Because the Tainan government has faced funding shortfalls since becoming a special municipality at the end of 2010 (resulting from the merger of what was Tainan City and Tainan County), it has opted to bump up permissible floor area ratios to encourage private-sector participation in urban renewal. The initiative allows developers to put up new buildings with far more floor space than previously existed on the same plot of land. But at least one scholar, Wu Yu-cheng, who teaches architecture at Tainan's most prestigious school – National Cheng Kung University – has his doubts about the plan's feasibility.

He cited the example of a 24-story structure suddenly sprouting up in a neighborhood of old four-story residential buildings because of the relaxed floor space ratio, destroying the old capital's cityscape.

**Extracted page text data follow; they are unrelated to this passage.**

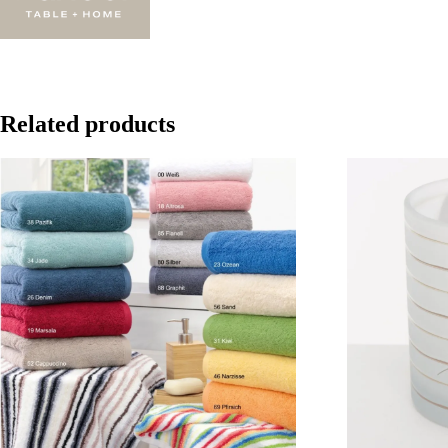
Related products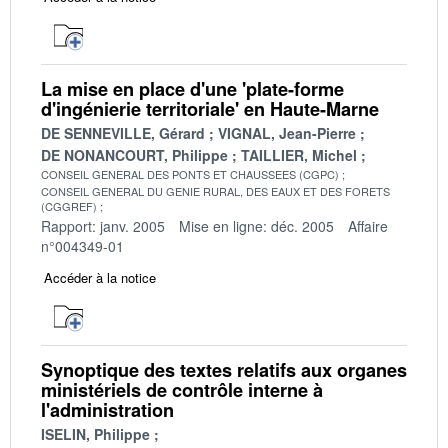
La mise en place d'une 'plate-forme
d'ingénierie territoriale' en Haute-Marne
DE SENNEVILLE, Gérard
VIGNAL, Jean-Pierre
DE NONANCOURT, Philippe
TAILLIER, Michel
CONSEIL GENERAL DES PONTS ET CHAUSSEES (CGPC)
CONSEIL GENERAL DU GENIE RURAL, DES EAUX ET DES FORETS
(CGGREF)
Rapport: janv. 2005
Mise en ligne: déc. 2005
Affaire
n°004349-01
Accéder à la notice
Synoptique des textes relatifs aux organes
ministériels de contrôle interne à
l'administration
ISELIN, Philippe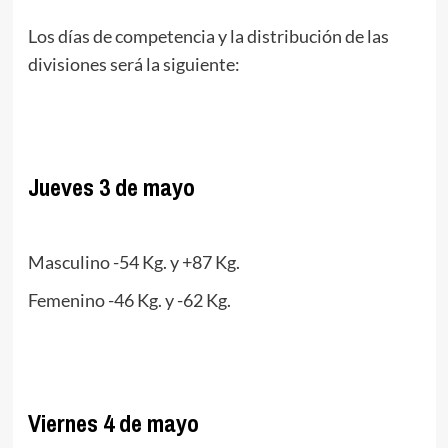
Los días de competencia y la distribución de las
divisiones será la siguiente:
.
Jueves 3 de mayo
.
Masculino -54 Kg. y +87 Kg.
Femenino -46 Kg. y -62 Kg.
.
Viernes 4 de mayo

"Urban renewal should not be just about selling space and selling land," Wu said. "The urban renewal I have in mind for Tainan focuses on solving the problem of inadequate infrastructure rather than giving communities large-scale facelifts."

A Barrier to Cultural Expansion

Though the city is betting on a cultural reawakening as the foundation of its development, it faces a serious challenge.

The city's growth has always been concentrated in the old part of town, unlike Taipei and Kaohsiung, which have seen their centers of gravity move eastward, and Tainan has suffered for it, preventing it from engendering a broader cultural population that can support an expansion of the arts. As a result, the Yanfen District Art Camp, a unique fixture in Tainan for 30 years, was discontinued recently, and the renowned Tainan Jen Theatre Group has decided to leave its old Tainan home.

Even more troubling, many renovated old residences that were designated to be used as performing arts or exhibition venues have not been able to attract a proportionately sized audience. A photo exhibition called "Once Upon a City" by noted photographer Chu Yin-hua, currently on display at Art Square Taiwan, across from Chin Men Theater, rarely draws a soul on weekday afternoons.

Venues similar to Art Square are found in almost every alley near Fujhong Street, a pedestrian street just across Nanmen Road from the Confucius Temple that has gradually emerged as a key cultural and creative cluster in the heart of the city.

Paul Chuang, who runs Art Square, says candidly that he wants to diversify Tainan's arts and culture but has yet to find a suitable operating model. "Fortunately, the rent and living expenses are cheap, so I can continue on," he says, but the problem he faces results from a vicious circle, according to National Cheng Kung University's Wu.

"Without broader and more diverse development, you can't cultivate cultural and creative businesses. Without those businesses, you can't support a lot of people," Wu explains. "Tainan still has to make a major effort if it really wants to use the old capital's cultural assets to develop the cultural and creative sector."

When Taiwan's economy took flight in the 1970s and 1980s, Tainan did not ride the development wave to expand and modernize as did other major cities, instead preserving many of the old sites and relics for which the city has become known.

But tour developer Wang Hao-yi remains optimistic. "Over the years, we've seen Kaohsiung get bigger, Taichung get broader, and Taipei get taller. Only Tainan has preserved some of its old flavor, which has inspired people to come here to dream."

But whether those dreams can be fulfilled and the city's old tunes can hit new notes will depend on Tainan's residents and their ability to instill new life into their cultural assets and inspire newfound creativity.